Job:
Reproduce each entry exactly.

Data to examine:
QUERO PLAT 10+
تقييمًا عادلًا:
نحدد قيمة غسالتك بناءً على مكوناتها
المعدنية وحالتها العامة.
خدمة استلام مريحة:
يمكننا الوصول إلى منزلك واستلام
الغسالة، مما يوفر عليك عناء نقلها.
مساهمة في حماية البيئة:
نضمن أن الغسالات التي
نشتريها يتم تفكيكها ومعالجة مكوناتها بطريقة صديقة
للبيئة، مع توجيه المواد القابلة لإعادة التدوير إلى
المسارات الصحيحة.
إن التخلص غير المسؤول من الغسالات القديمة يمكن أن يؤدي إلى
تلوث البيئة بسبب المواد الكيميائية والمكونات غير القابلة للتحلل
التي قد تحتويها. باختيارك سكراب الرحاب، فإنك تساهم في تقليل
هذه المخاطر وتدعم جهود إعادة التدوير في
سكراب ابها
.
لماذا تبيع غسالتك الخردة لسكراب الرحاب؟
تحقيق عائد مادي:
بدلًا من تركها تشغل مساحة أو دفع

Written answer:
QUERO PLAT 10+
تقييمًا عادلًا:
نحدد قيمة غسالتك بناءً على مكوناتها
المعدنية وحالتها العامة.
خدمة استلام مريحة:
يمكننا الوصول إلى منزلك واستلام
الغسالة، مما يوفر عليك عناء نقلها.
مساهمة في حماية البيئة:
نضمن أن الغسالات التي
نشتريها يتم تفكيكها ومعالجة مكوناتها بطريقة صديقة
للبيئة، مع توجيه المواد القابلة لإعادة التدوير إلى
المسارات الصحيحة.
إن التخلص غير المسؤول من الغسالات القديمة يمكن أن يؤدي إلى
تلوث البيئة بسبب المواد الكيميائية والمكونات غير القابلة للتحلل
التي قد تحتويها. باختيارك سكراب الرحاب، فإنك تساهم في تقليل
هذه المخاطر وتدعم جهود إعادة التدوير في
سكراب ابها
.
لماذا تبيع غسالتك الخردة لسكراب الرحاب؟
تحقيق عائد مادي:
بدلًا من تركها تشغل مساحة أو دفع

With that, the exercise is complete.